The typical approach thus far has been, for example, to implement modulation of wave phase and amplitude on one photonic chip containing a circuit designed for that function, while another chip might act as a notch filter for that modulated output of the first. Single chip implementation of all these functions at a workable noise figure was the always a task for future research. This week, the Nonlinear Nanophotonics group of the University of Twente published a paper in Nature Communications showing how they implemented exactly such a chip [1].

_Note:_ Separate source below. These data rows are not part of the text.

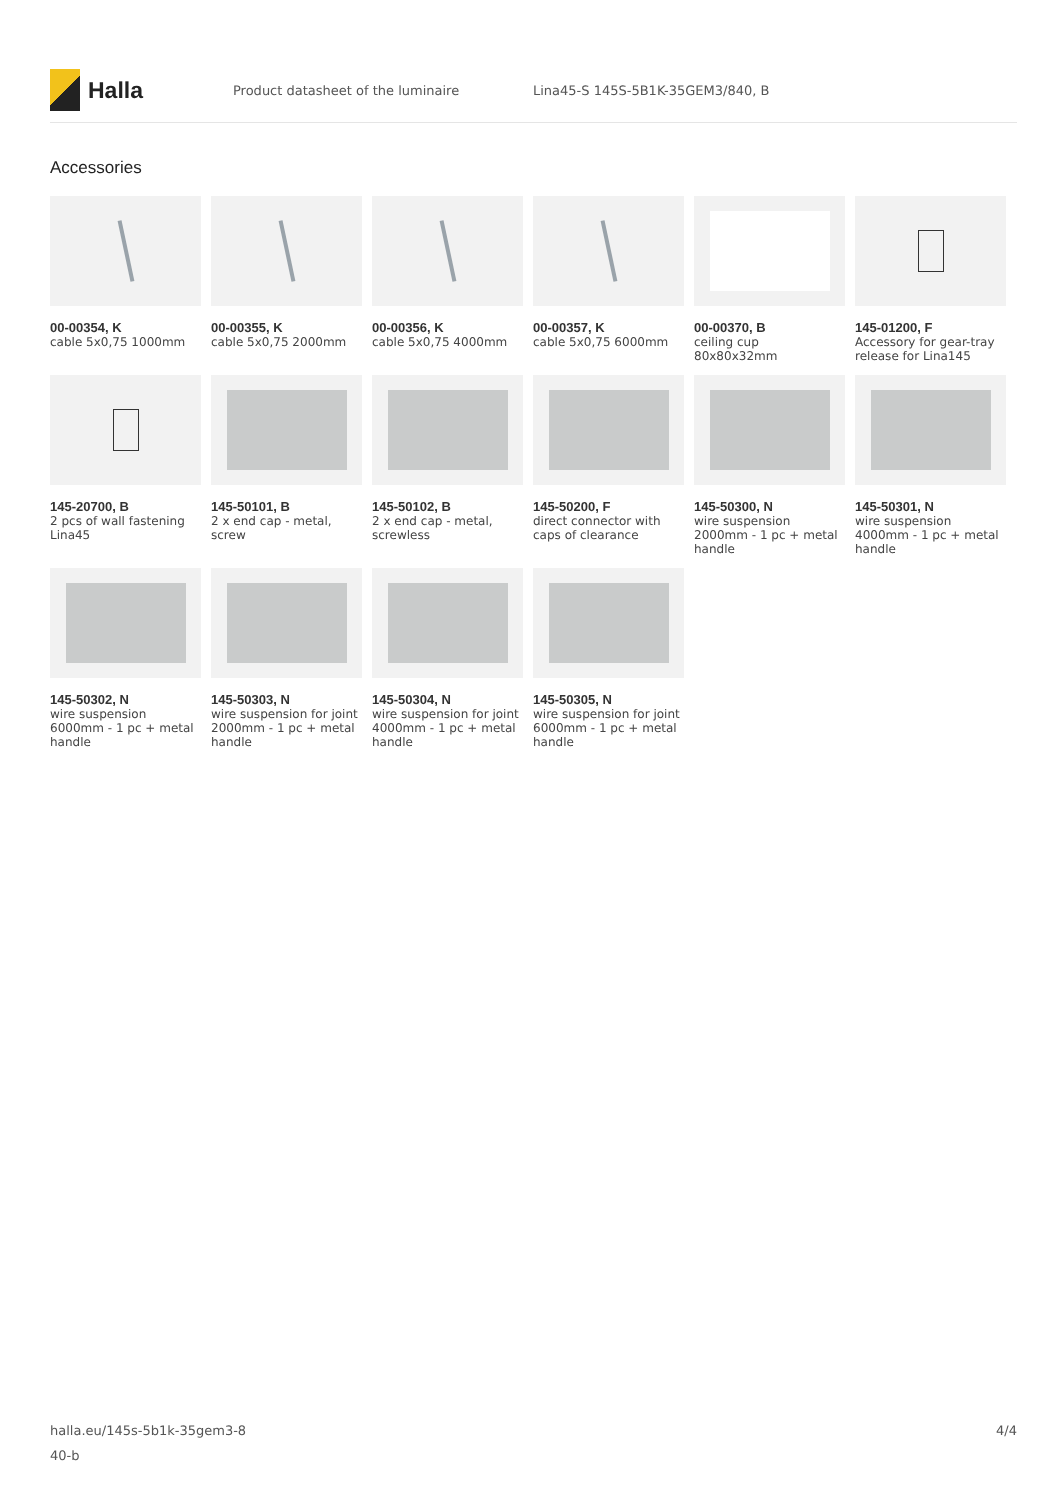Halla
Product datasheet of the luminaire
Lina45-S 145S-5B1K-35GEM3/840, B
Accessories
00-00354, K
cable 5x0,75 1000mm
00-00355, K
cable 5x0,75 2000mm
00-00356, K
cable 5x0,75 4000mm
00-00357, K
cable 5x0,75 6000mm
00-00370, B
ceiling cup 80x80x32mm
145-01200, F
Accessory for gear-tray release for Lina145
145-20700, B
2 pcs of wall fastening Lina45
145-50101, B
2 x end cap - metal, screw
145-50102, B
2 x end cap - metal, screwless
145-50200, F
direct connector with caps of clearance
145-50300, N
wire suspension 2000mm - 1 pc + metal handle
145-50301, N
wire suspension 4000mm - 1 pc + metal handle
145-50302, N
wire suspension 6000mm - 1 pc + metal handle
145-50303, N
wire suspension for joint 2000mm - 1 pc + metal handle
145-50304, N
wire suspension for joint 4000mm - 1 pc + metal handle
145-50305, N
wire suspension for joint 6000mm - 1 pc + metal handle
halla.eu/145s-5b1k-35gem3-8
40-b
4/4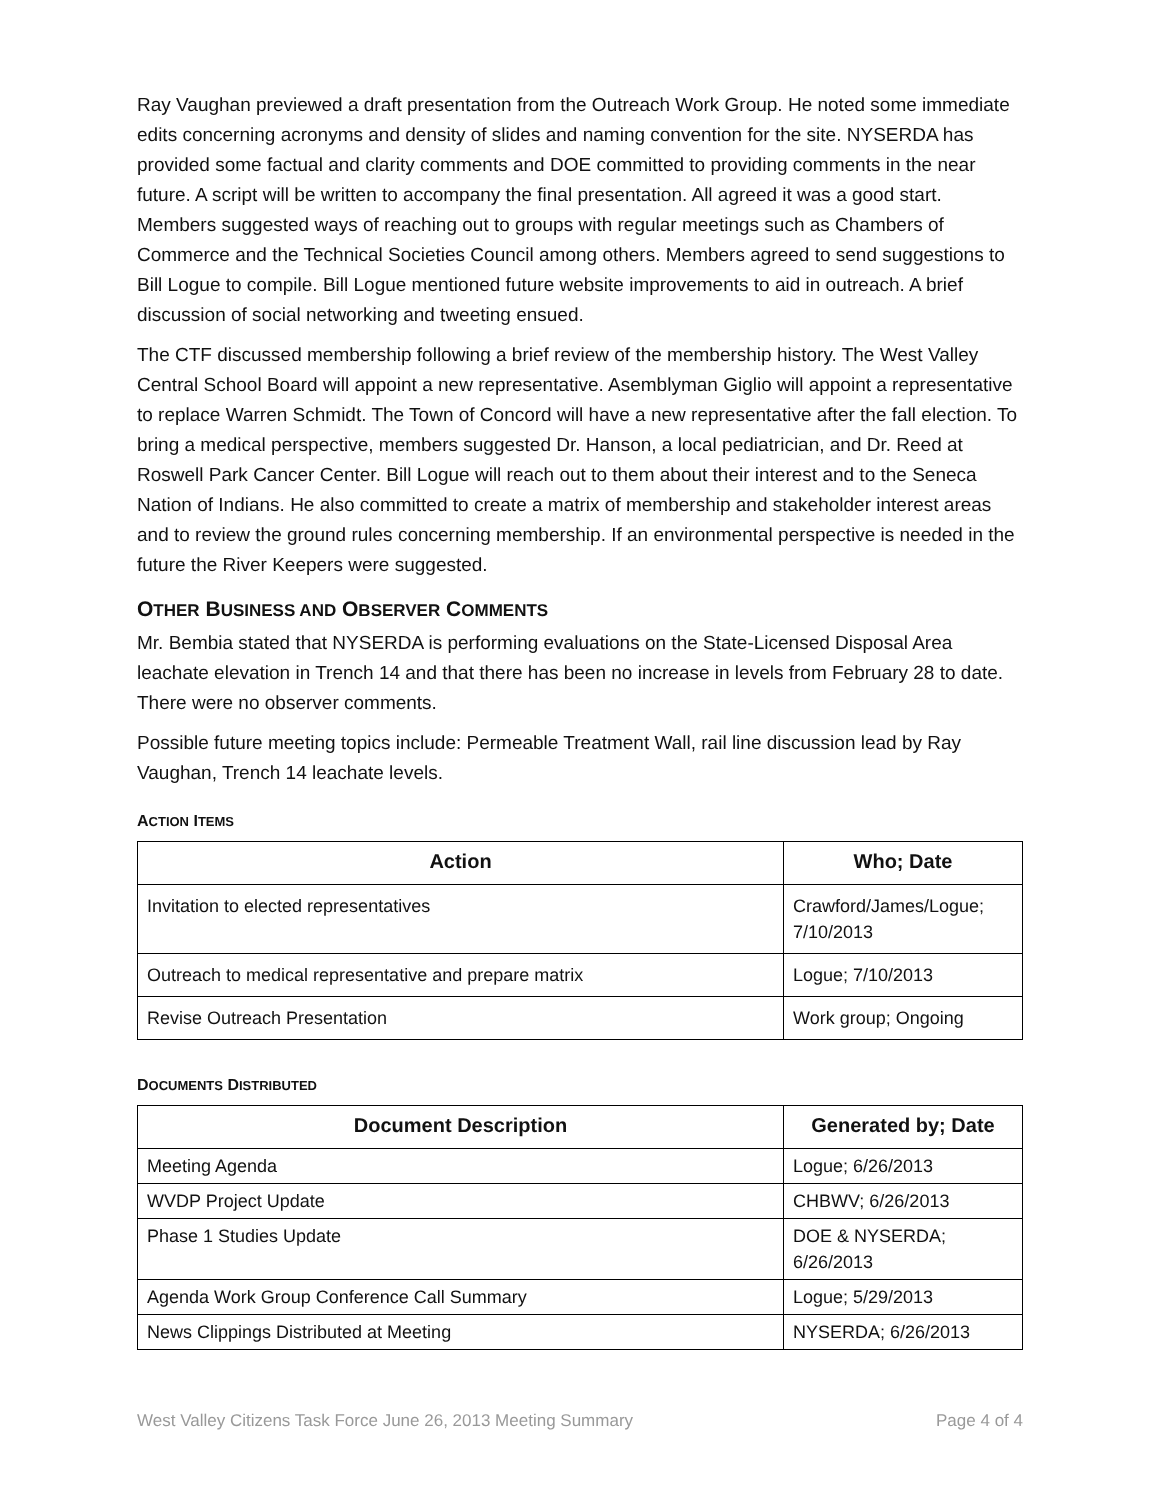Ray Vaughan previewed a draft presentation from the Outreach Work Group. He noted some immediate edits concerning acronyms and density of slides and naming convention for the site. NYSERDA has provided some factual and clarity comments and DOE committed to providing comments in the near future. A script will be written to accompany the final presentation. All agreed it was a good start. Members suggested ways of reaching out to groups with regular meetings such as Chambers of Commerce and the Technical Societies Council among others. Members agreed to send suggestions to Bill Logue to compile. Bill Logue mentioned future website improvements to aid in outreach. A brief discussion of social networking and tweeting ensued.
The CTF discussed membership following a brief review of the membership history. The West Valley Central School Board will appoint a new representative. Asemblyman Giglio will appoint a representative to replace Warren Schmidt. The Town of Concord will have a new representative after the fall election. To bring a medical perspective, members suggested Dr. Hanson, a local pediatrician, and Dr. Reed at Roswell Park Cancer Center. Bill Logue will reach out to them about their interest and to the Seneca Nation of Indians. He also committed to create a matrix of membership and stakeholder interest areas and to review the ground rules concerning membership. If an environmental perspective is needed in the future the River Keepers were suggested.
OTHER BUSINESS AND OBSERVER COMMENTS
Mr. Bembia stated that NYSERDA is performing evaluations on the State-Licensed Disposal Area leachate elevation in Trench 14 and that there has been no increase in levels from February 28 to date. There were no observer comments.
Possible future meeting topics include: Permeable Treatment Wall, rail line discussion lead by Ray Vaughan, Trench 14 leachate levels.
ACTION ITEMS
| Action | Who; Date |
| --- | --- |
| Invitation to elected representatives | Crawford/James/Logue; 7/10/2013 |
| Outreach to medical representative and prepare matrix | Logue; 7/10/2013 |
| Revise Outreach Presentation | Work group; Ongoing |
DOCUMENTS DISTRIBUTED
| Document Description | Generated by; Date |
| --- | --- |
| Meeting Agenda | Logue; 6/26/2013 |
| WVDP Project Update | CHBWV; 6/26/2013 |
| Phase 1 Studies Update | DOE & NYSERDA; 6/26/2013 |
| Agenda Work Group Conference Call Summary | Logue; 5/29/2013 |
| News Clippings Distributed at Meeting | NYSERDA; 6/26/2013 |
West Valley Citizens Task Force June 26, 2013 Meeting Summary Page 4 of 4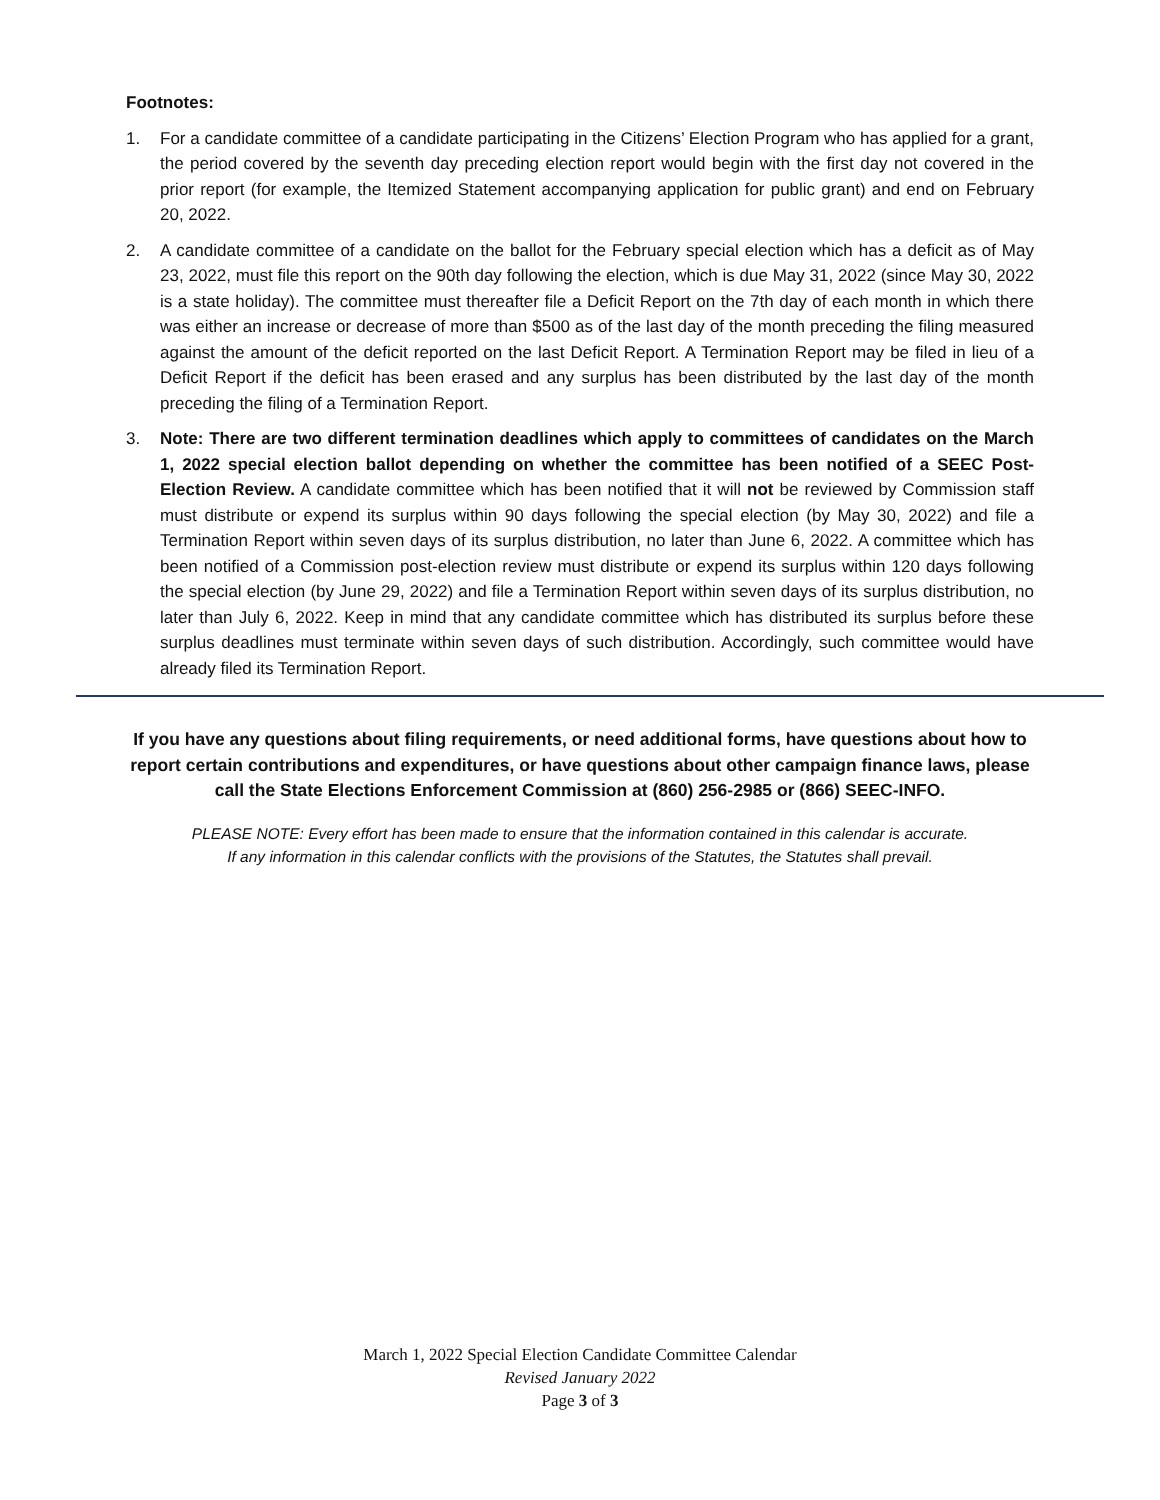Footnotes:
1. For a candidate committee of a candidate participating in the Citizens’ Election Program who has applied for a grant, the period covered by the seventh day preceding election report would begin with the first day not covered in the prior report (for example, the Itemized Statement accompanying application for public grant) and end on February 20, 2022.
2. A candidate committee of a candidate on the ballot for the February special election which has a deficit as of May 23, 2022, must file this report on the 90th day following the election, which is due May 31, 2022 (since May 30, 2022 is a state holiday). The committee must thereafter file a Deficit Report on the 7th day of each month in which there was either an increase or decrease of more than $500 as of the last day of the month preceding the filing measured against the amount of the deficit reported on the last Deficit Report. A Termination Report may be filed in lieu of a Deficit Report if the deficit has been erased and any surplus has been distributed by the last day of the month preceding the filing of a Termination Report.
3. Note: There are two different termination deadlines which apply to committees of candidates on the March 1, 2022 special election ballot depending on whether the committee has been notified of a SEEC Post-Election Review. A candidate committee which has been notified that it will not be reviewed by Commission staff must distribute or expend its surplus within 90 days following the special election (by May 30, 2022) and file a Termination Report within seven days of its surplus distribution, no later than June 6, 2022. A committee which has been notified of a Commission post-election review must distribute or expend its surplus within 120 days following the special election (by June 29, 2022) and file a Termination Report within seven days of its surplus distribution, no later than July 6, 2022. Keep in mind that any candidate committee which has distributed its surplus before these surplus deadlines must terminate within seven days of such distribution. Accordingly, such committee would have already filed its Termination Report.
If you have any questions about filing requirements, or need additional forms, have questions about how to report certain contributions and expenditures, or have questions about other campaign finance laws, please call the State Elections Enforcement Commission at (860) 256-2985 or (866) SEEC-INFO.
PLEASE NOTE: Every effort has been made to ensure that the information contained in this calendar is accurate.
If any information in this calendar conflicts with the provisions of the Statutes, the Statutes shall prevail.
March 1, 2022 Special Election Candidate Committee Calendar
Revised January 2022
Page 3 of 3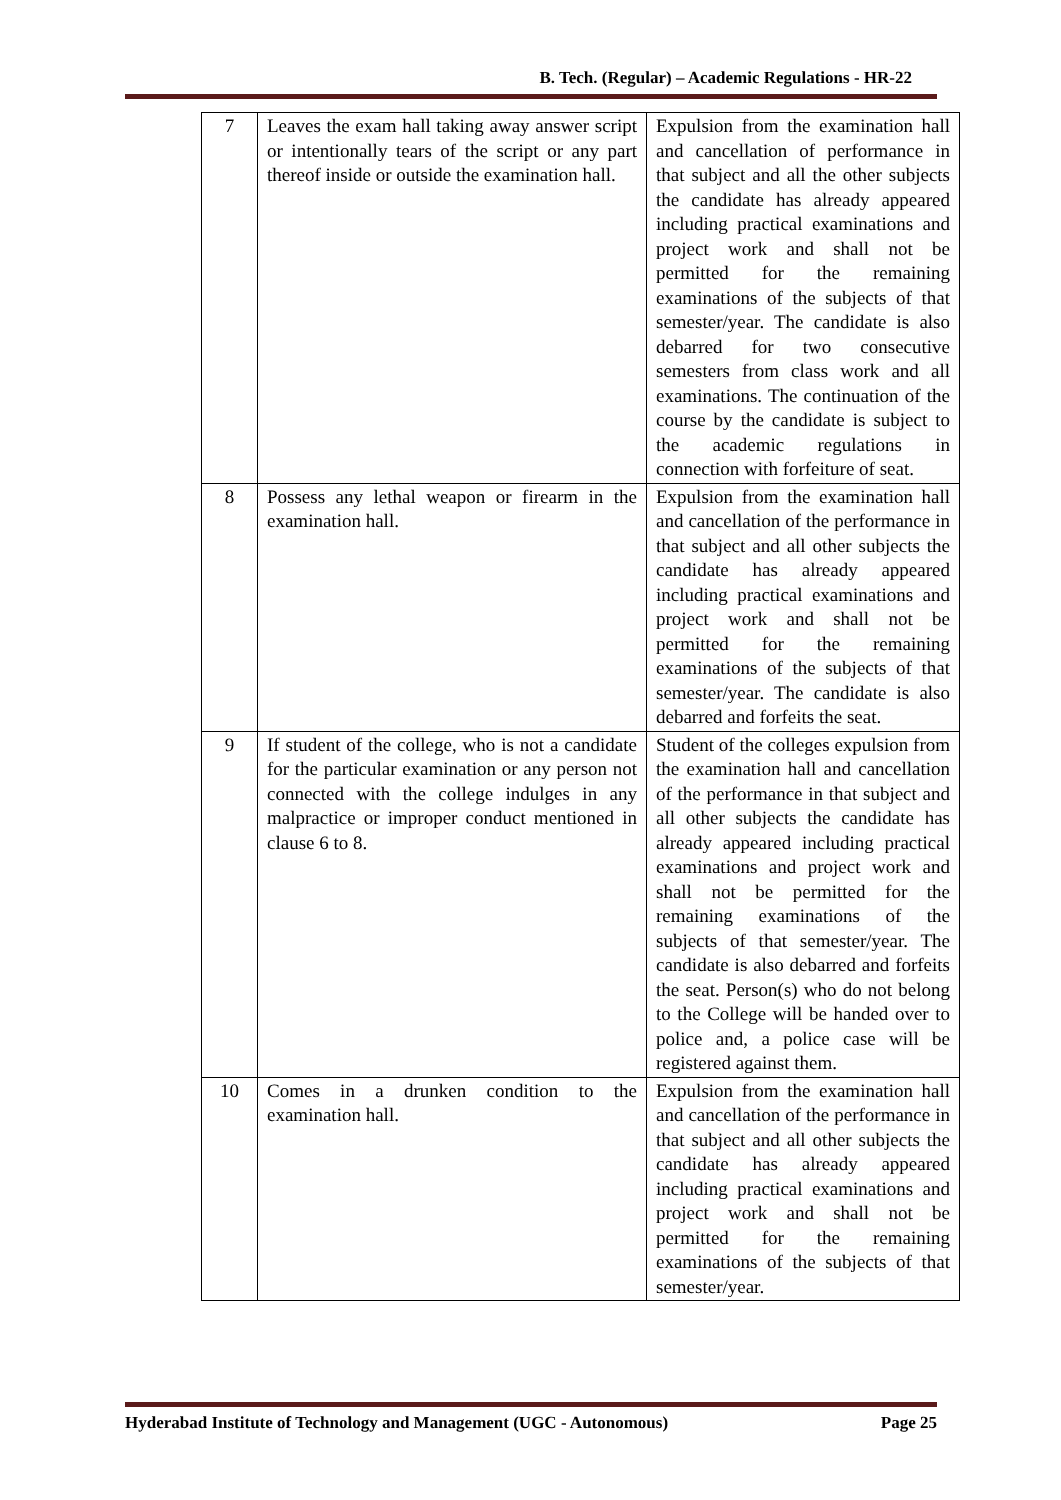B. Tech. (Regular) – Academic Regulations - HR-22
| 7 | Leaves the exam hall taking away answer script or intentionally tears of the script or any part thereof inside or outside the examination hall. | Expulsion from the examination hall and cancellation of performance in that subject and all the other subjects the candidate has already appeared including practical examinations and project work and shall not be permitted for the remaining examinations of the subjects of that semester/year. The candidate is also debarred for two consecutive semesters from class work and all examinations. The continuation of the course by the candidate is subject to the academic regulations in connection with forfeiture of seat. |
| 8 | Possess any lethal weapon or firearm in the examination hall. | Expulsion from the examination hall and cancellation of the performance in that subject and all other subjects the candidate has already appeared including practical examinations and project work and shall not be permitted for the remaining examinations of the subjects of that semester/year. The candidate is also debarred and forfeits the seat. |
| 9 | If student of the college, who is not a candidate for the particular examination or any person not connected with the college indulges in any malpractice or improper conduct mentioned in clause 6 to 8. | Student of the colleges expulsion from the examination hall and cancellation of the performance in that subject and all other subjects the candidate has already appeared including practical examinations and project work and shall not be permitted for the remaining examinations of the subjects of that semester/year. The candidate is also debarred and forfeits the seat. Person(s) who do not belong to the College will be handed over to police and, a police case will be registered against them. |
| 10 | Comes in a drunken condition to the examination hall. | Expulsion from the examination hall and cancellation of the performance in that subject and all other subjects the candidate has already appeared including practical examinations and project work and shall not be permitted for the remaining examinations of the subjects of that semester/year. |
Hyderabad Institute of Technology and Management (UGC - Autonomous) Page 25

The chip was integrated on our ultra-low loss silicon nitride platform, TriPleX®. It is composed of two main sections: a universal signal modulator, and a universal filter. The modulator utilises a clever combination of a sophisticated asymmetric Mach-Zehnder interferometer, a tunable attenuator, and a phase shifter, which allows for intensity-to-phase as well as phase-to-intensity modulation at impressive extinction figures. The filter was implemented via a versatile double-injection ring resonator programmable for the execution of notch, bandpass, Fano-like, and all-pass filtering, all at narrow linewidths around 400 MHz and 20 GHz free spectral range. Using the asymmetric double stripe TriPleX® geometry, propagation losses in the circuit were kept to a minimum of 0.1 dB/cm, with 1.1 dB/facet losses at the fiber-to-chip interface. This work constitutes the first time that simultaneous RF notch filtering and linearization were demonstrated on the same chip, allowing for a record-high spurious-free dynamic range of 123 dB.Hz4/5.

This was the brilliant doctoral work of Okky Daulay, under the supervision of David Marpaung. With our advice and experience with TriPleX® manufacturing and design, the research culminated in a single photonic chip capable of programmable optical signal modulation and filtering at an ultra-high dynamic range of more than 120 dB.Hz and a 15 dB noise figure. These are ground-breaking results in the MWP world, a feat that is fast becoming NPLP’s in-house speciality. We look forward to sharing more of the exciting results of our collaboration in 2023!

Reference

[1] O. Daulay et al., ‘Ultrahigh dynamic range and low noise figure programmable integrated microwave photonic filter’, Nat. Commun., vol. 13, no. 1, Art. no. 1, Dec. 2022, doi: 10.1038/s41467-022-35485-x.